米ドルとの連動を目指すステーブルコインであるMain Street USD(msUSD)が、ドルペッグ(1ドル=1ドルの等価性)を失い急落しました。検証プロバイダーであるAccountableがMain Streetとの検証契約を終了したことが原因とされています。これによりトークンの価値の大部分が失われ、DeFi(分散型金融)エコシステムにおけるリアルタイム検証と信頼性の重要性が改めて浮き彫りになっています。
提携解消と信頼失墜による価格急落の経緯
ステーブルコインのmsUSDは、検証プロバイダーのAccountableがMain Streetとの検証契約を終了したことを受けてドルペッグを失い、価格が急落して価値の大部分を失いました。
報道によると、Accountableによる検証サービスの停止に伴い、リアルタイムでの準備金証明(プルーフ・オブ・リザーブ)のチェックが行われなくなったとされています。これにより、msUSDの透明性や償還能力に対する市場の信頼が急速に失われ、トークン価格は一時約90パーセント下落する事態となりました。
DeFiエコシステムへの波及と今後の不透明感
msUSDは元々、別の米ドル連動型ステーブルコインであるUSDCと1:1で償還可能であると位置付けられていたとされています。しかし、検証プロバイダーの離脱によって裏付け資産への疑念が生じ、市場での流動性が急速に再評価されました。

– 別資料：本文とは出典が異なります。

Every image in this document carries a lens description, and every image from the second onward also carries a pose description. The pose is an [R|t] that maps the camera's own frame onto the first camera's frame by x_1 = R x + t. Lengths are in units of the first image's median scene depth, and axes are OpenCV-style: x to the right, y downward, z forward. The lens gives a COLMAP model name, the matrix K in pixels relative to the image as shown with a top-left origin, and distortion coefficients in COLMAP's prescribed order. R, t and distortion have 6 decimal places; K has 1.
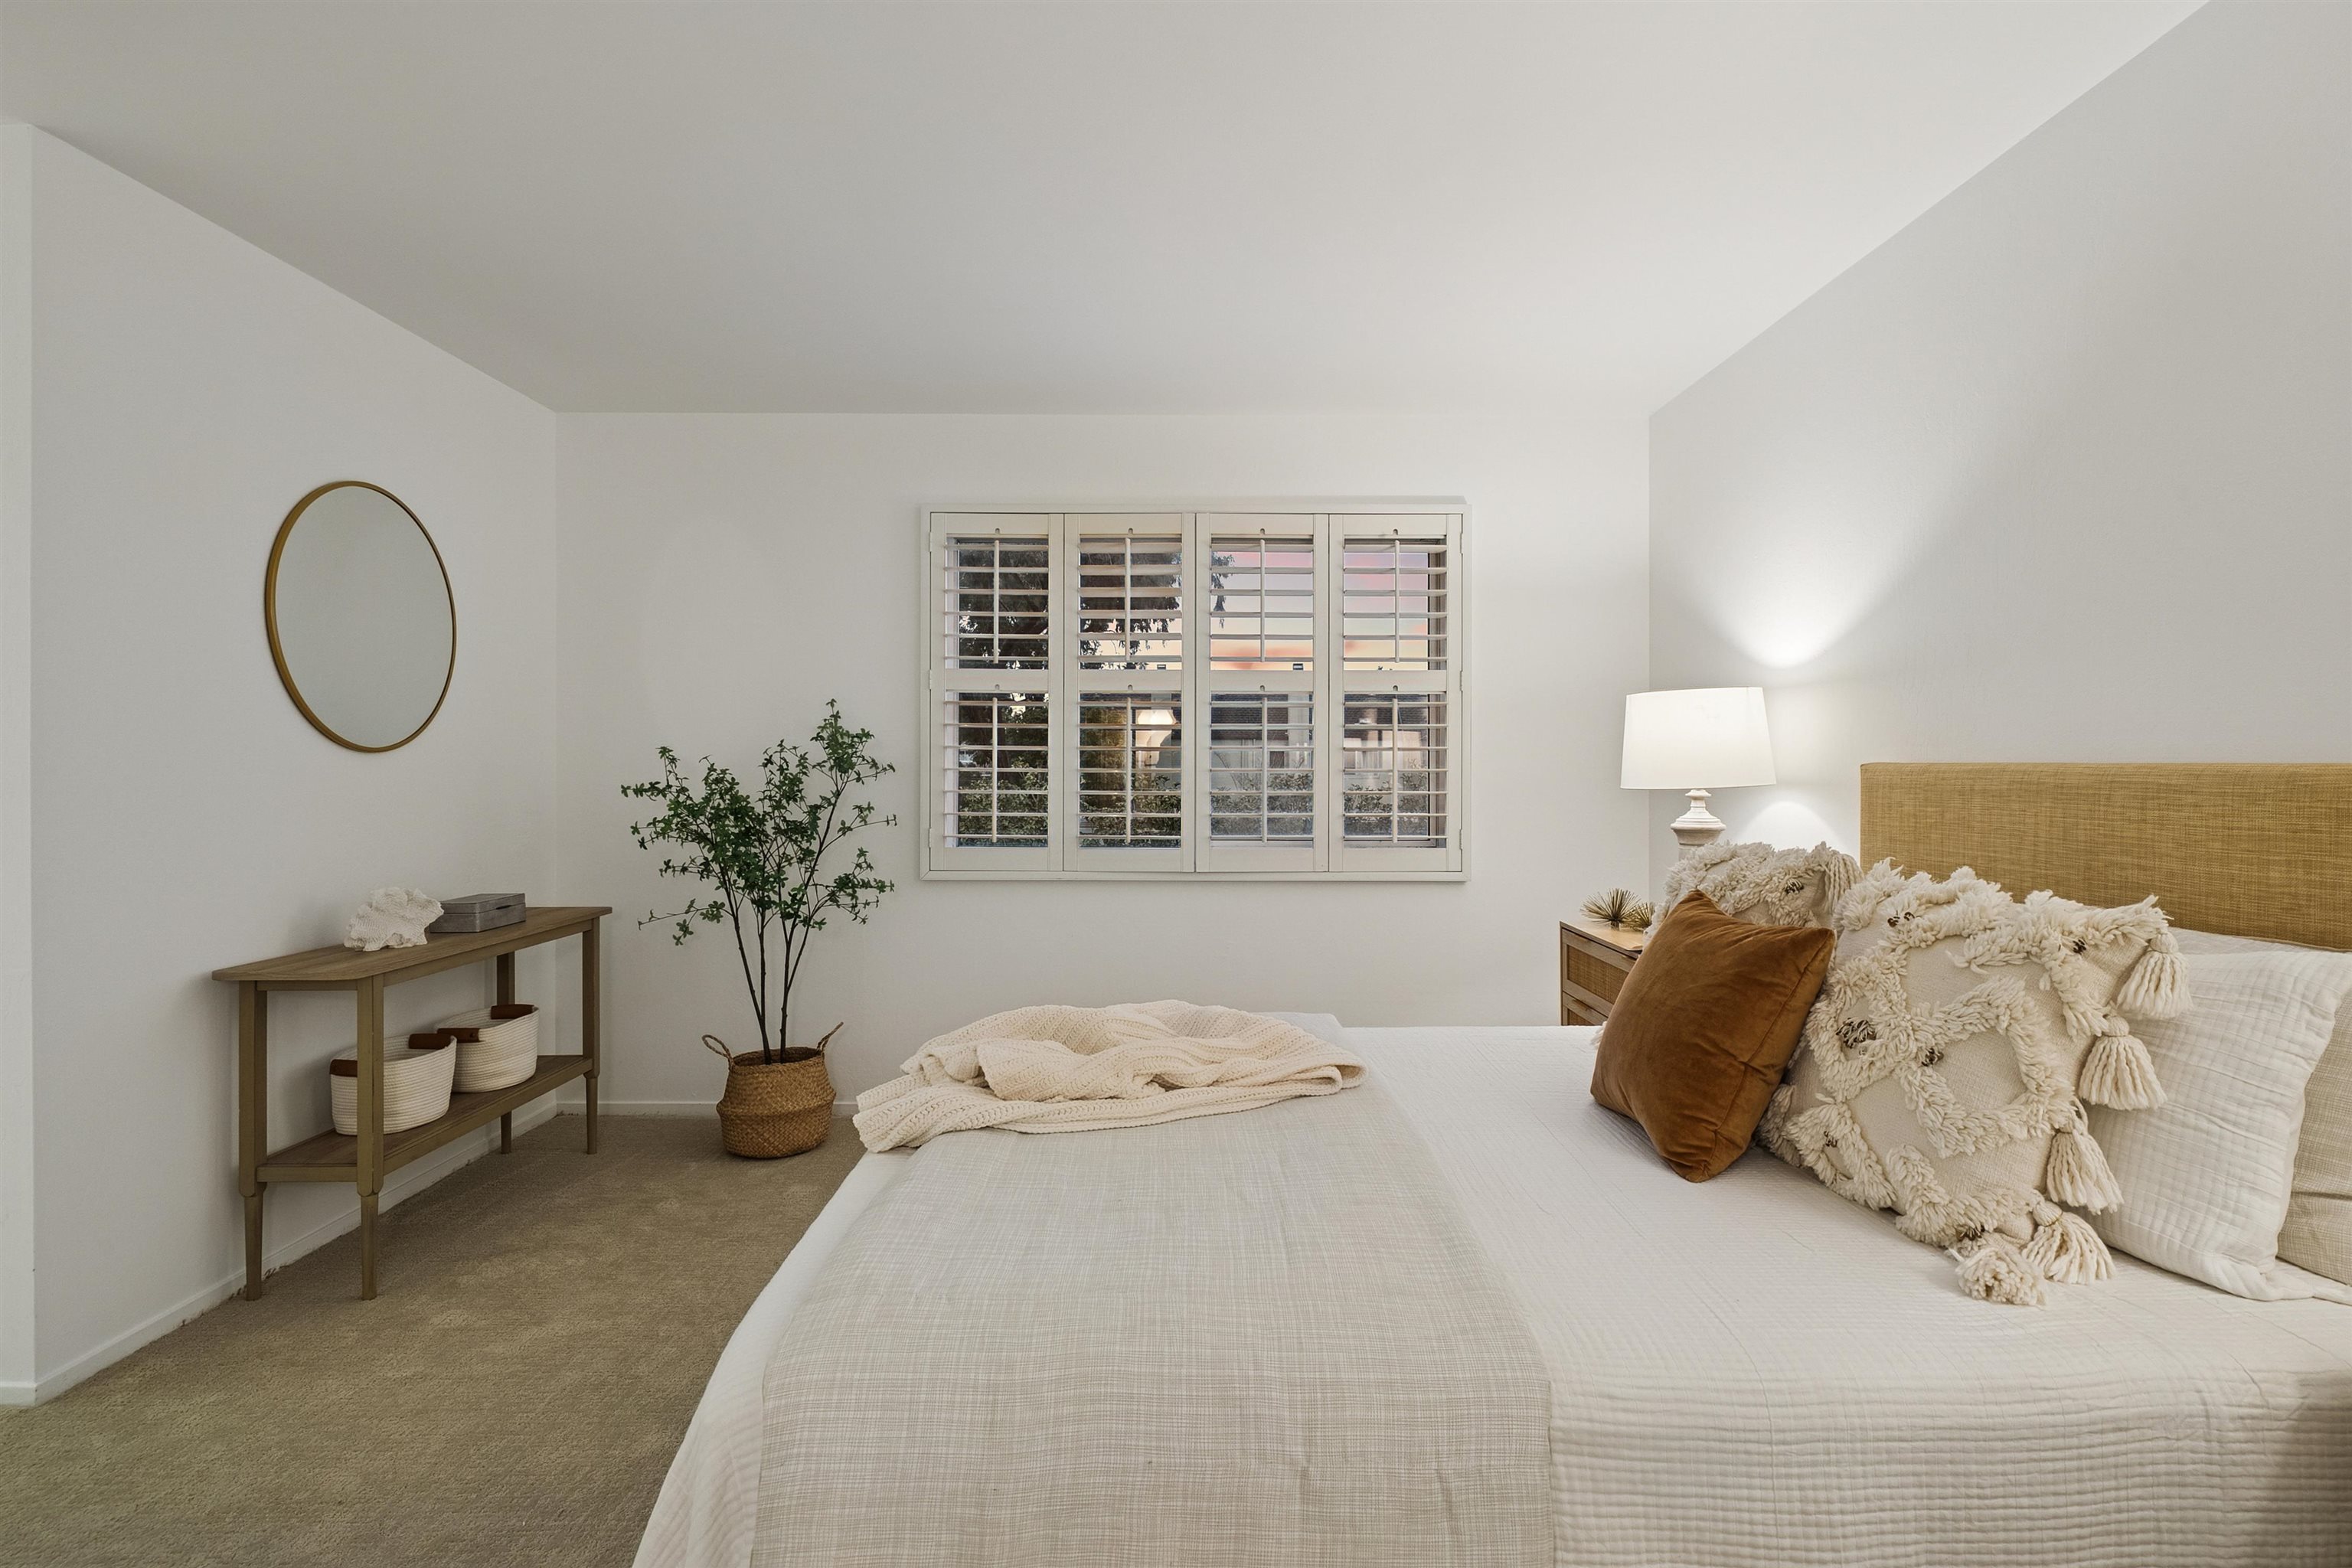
lens RADIAL K [[1165.3, 0, 1176.4], [0, 1165.3, 785.8], [0, 0, 1]] dist [0.005461, -0.001167]
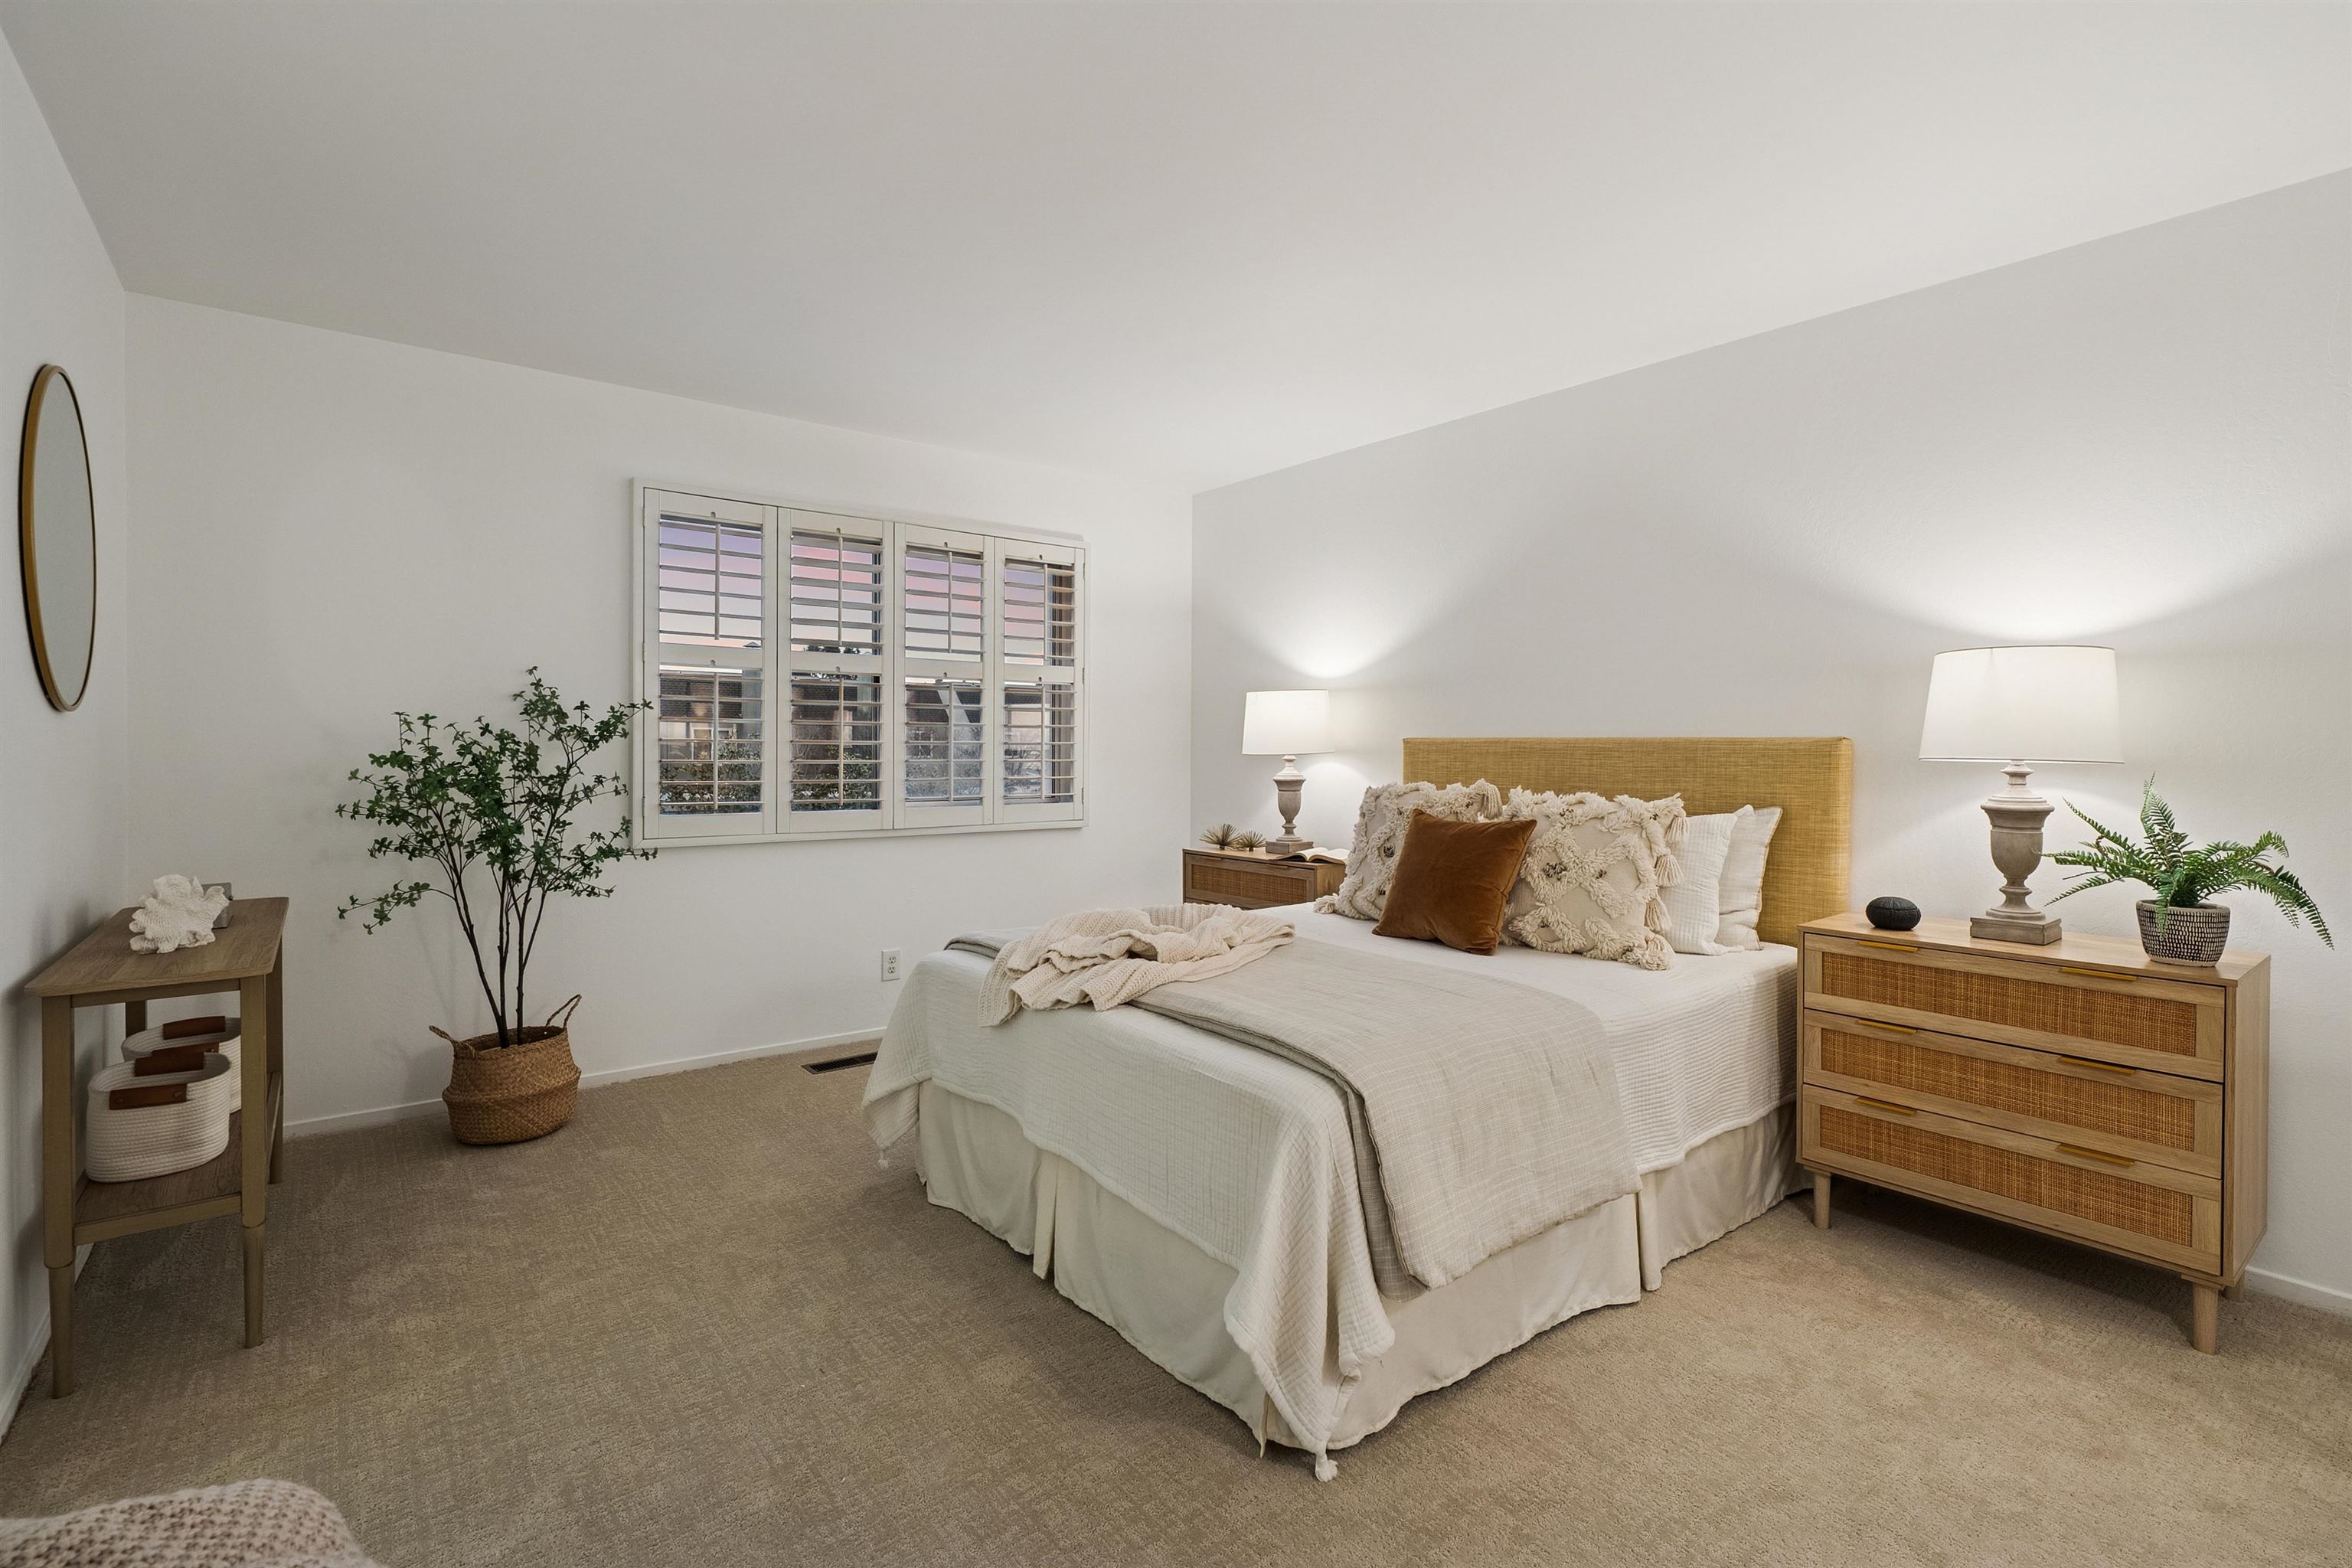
lens RADIAL K [[1075.5, 0, 1175.2], [0, 1075.5, 761.7], [0, 0, 1]] dist [0.001992, -0.000529]
pose [[0.793802, -0.007656, 0.608128, -0.446205], [0.006564, 0.999970, 0.004020, 0.004978], [-0.608140, 0.000800, 0.793829, -0.035202]]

この影響により、DeFiプロトコルであるMorpho上の市場などで深刻な流動性不足が発生したと報じられています。現時点でMain Street側からの具体的な回復計画や新たな公式声明は発表されておらず、市場における不透明感が続いています。
ポイント
- 検証プロバイダーであるAccountableが検証契約を終了したことで、msUSDのドルペッグが崩壊しました。
- リアルタイムの準備金証明が停止したことにより市場の信頼が失われ、価格は一時約90パーセント急落しました。
- 当初はUSDCと1:1で償還可能とされていたものの、検証停止により裏付け資産の透明性に対する不信感が広がりました。
- 今回の事態はDeFi市場における特定のプールで流動性不足を引き起こしており、検証プロセスの維持がステーブルコインの信用にいかに直結しているかを示す事例として注目されます。